• _The problem_: Transcribe the passage of the cookbook post from "Will give some" to "worked for Tobin's!".

• _Text excerpt_:
Monday, February 20, 2017

The Community Cookbooks of New York, Part 3: Barbecued Frankfurters ("Kitchen Kapers" City Club of Albany, Albany, 1949)

Part 1:  Tomato Soup Cake, "Golden Anniversary" - Church of the Master, Rochester, 1977
Part 2:  "Hot Damn," "Sharing Our Best" - Chemung ARC, Elmira, 1996
Part 2.5: Steamed Chickent "From Ridgewood Kitchens," West Side Presbyterian Church, Ridgewood, NJ, 1945

I consider "Kitchen Kapers" to be one of the jewels of my (ever expanding) Church/Community cookbooks of Upstate New York collection. I really owe some more in depth coverage of its contents. The ads, anecdotes, artwork, etc... are mental ambrosia for any City of Albany History buff.

I consider "Kitchen Kapers" to be nothing less than a work of American folk art.

The book was "compiled" by the City Club of Albany. The City Club is apparently still a going concern (they have a Facebook Page).

Will give some more in-depth coverage of the various hand-drawn elements (ads and recipe artwork) in the future, so just a teaser below. The Tobin's ad and the intro. page to "Meats" are both great. I had a great uncle who worked for Tobin's!

• _Given entries_:

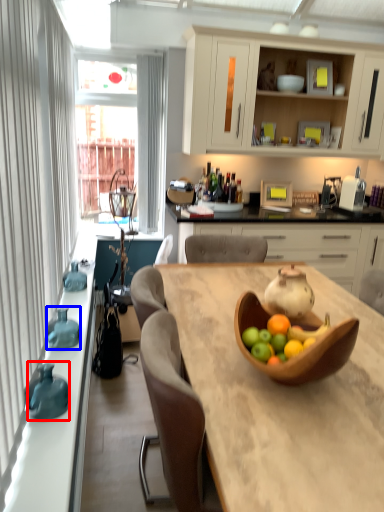
Question: Which of the following is the farthest to the observer, vase (highlighted by a red box) or vase (highlighted by a blue box)?

Choices:
 (A) vase
 (B) vase

Answer: (B)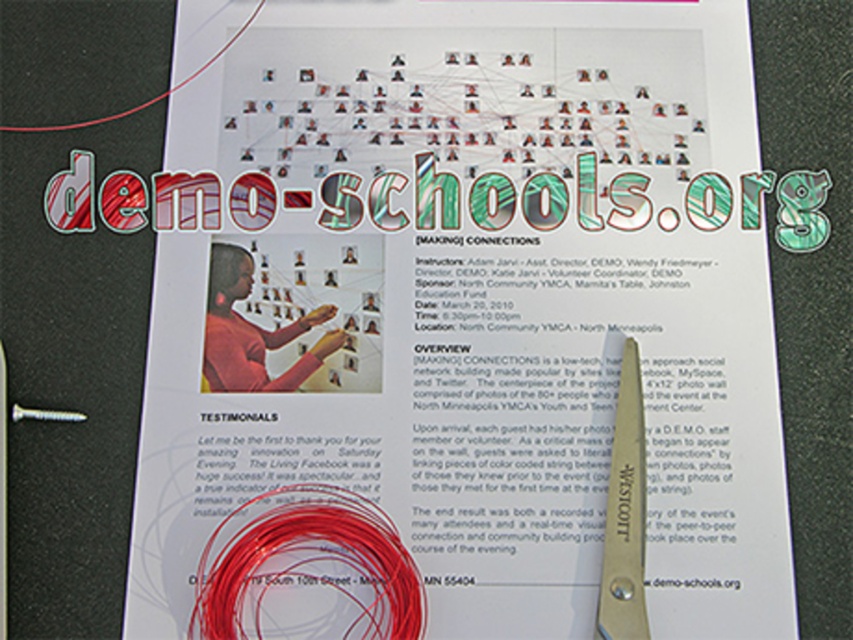
Which is more to the left, red string at center or silver metallic scissors at lower right?

red string at center is more to the left.

Can you confirm if red string at center is positioned above silver metallic scissors at lower right?

Incorrect, red string at center is not positioned above silver metallic scissors at lower right.

Locate an element on the screen. The height and width of the screenshot is (640, 853). red string at center is located at coordinates (306, 572).

The height and width of the screenshot is (640, 853). I want to click on red string at center, so click(x=306, y=572).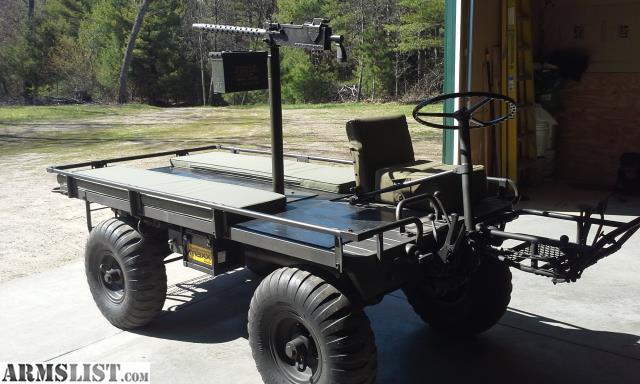
Where is `1 white bucket shown`? 1 white bucket shown is located at coordinates pyautogui.click(x=538, y=137).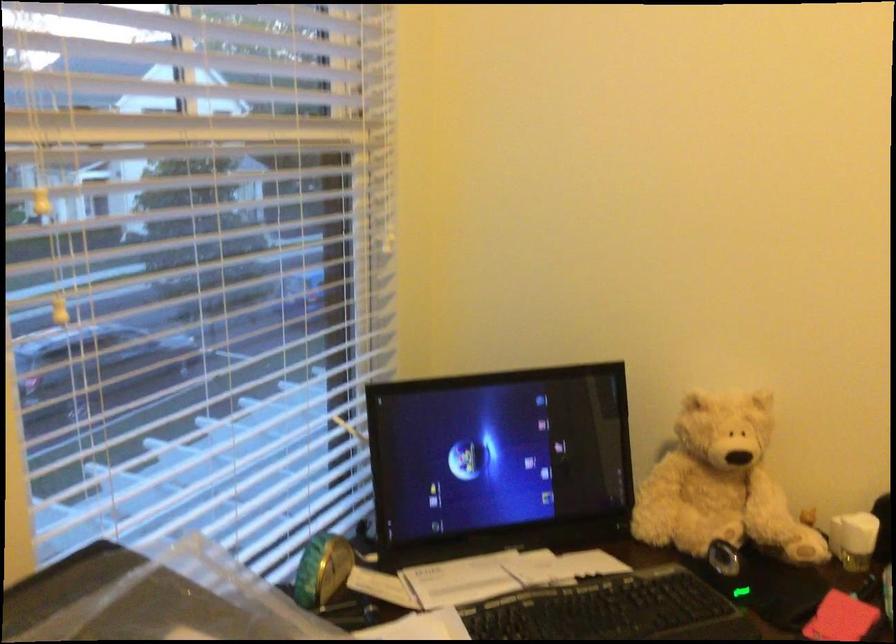
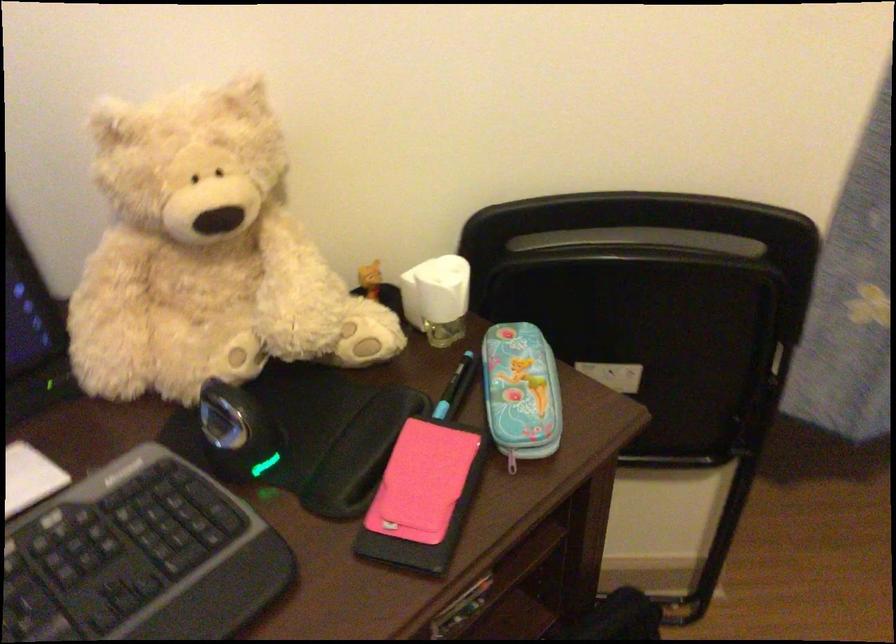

• _Task solution_:
Will give some more in-depth coverage of the various hand-drawn elements (ads and recipe artwork) in the future, so just a teaser below. The Tobin's ad and the intro. page to "Meats" are both great. I had a great uncle who worked for Tobin's!